Chronique Son of a Gun de Justin St. Germain

Charlène Busalli Librairie du Tramway (Lyon)

Dans un récit autobiographique touchant, Justin St. Germain raconte le chagrin d’un fils qui a perdu sa mère, la vie au sein d’une petite ville de l’Ouest américain et l’omniprésence des armes à feu dans l’Amérique rurale.

Septembre 2001 revêt pour Justin St. Germain une autre signification que la seule attaque des tours jumelles du World Trade Center. Car, quelques jours après les attentats, alors qu’il est âgé de 20 ans, sa mère Debbie est retrouvée morte dans sa caravane, tuée par son cinquième mari. Dix ans plus tard, Justin St. Germain revient sur cet événement tragique qui a marqué sa vie, afin, dit-il, que ce meurtre ne tombe pas dans l’oubli. Il raconte cette mère imparfaite mais aimée malgré tout, dont le plus grand défaut fut sans doute de ne pas avoir su choisir correctement les hommes qu’elle fréquentait. Il raconte une enfance et une adolescence sans père, passées dans des petites villes minables de l’Ouest, à boire et à s’engueuler avec le partenaire du moment de sa mère. Il raconte enfin toutes les phases par lesquelles il sera passé avant de pouvoir faire le deuil de cette mère assassinée : le chagrin et la douleur, la colère et l’incompréhension, le questionnement et, enfin, l’écriture. Mais le livre de Justin St. Germain n’est pas seulement le bel hommage d’un fils à sa mère. Car toute sa force réside dans le fait que son jeune auteur de 30 ans parvient à transcender son histoire personnelle pour offrir un document édifiant sur l’Amérique rurale contemporaine. Le sujet de la place des armes à feu est notamment traité avec un recul qui donne à réfléchir. En effet, la mère de Justin St. Germain est morte dans la ville de Tombstone, en Arizona, célèbre pour avoir été le théâtre de la fameuse fusillade d’O.K. Corral. Un fait pour le moins significatif quand on sait que la figure centrale de la fusillade, le marshal Wyatt Earp, reste à ce jour le symbole vivant de cette « croyance qu’un homme résout ses problèmes en faisant usage de violence ».

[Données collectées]

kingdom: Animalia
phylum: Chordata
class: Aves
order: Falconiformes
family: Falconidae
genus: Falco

- [TÂCHES À RÉALISER]
1. D'après la chronique, dans quelle ville la mère de Justin St. Germain est-elle morte ?
2. Recopiez mot pour mot le passage de la chronique qui va de « Charlène Busalli Librairie » jusqu'à « dans l’Amérique rurale. » inclus.
3. Selon la chronique, pourquoi le lieu de la mort de la mère de Justin St. Germain est-il significatif ?

- [RÉSULTATS ATTENDUS]
1. À Tombstone, en Arizona.

2.
Charlène Busalli Librairie du Tramway (Lyon)

Dans un récit autobiographique touchant, Justin St. Germain raconte le chagrin d’un fils qui a perdu sa mère, la vie au sein d’une petite ville de l’Ouest américain et l’omniprésence des armes à feu dans l’Amérique rurale.

3. Elle est morte à Tombstone, en Arizona, ville célèbre pour avoir été le théâtre de la fusillade d'O.K. Corral. La figure centrale de cette fusillade, le marshal Wyatt Earp, reste le symbole vivant de la « croyance qu'un homme résout ses problèmes en faisant usage de violence ».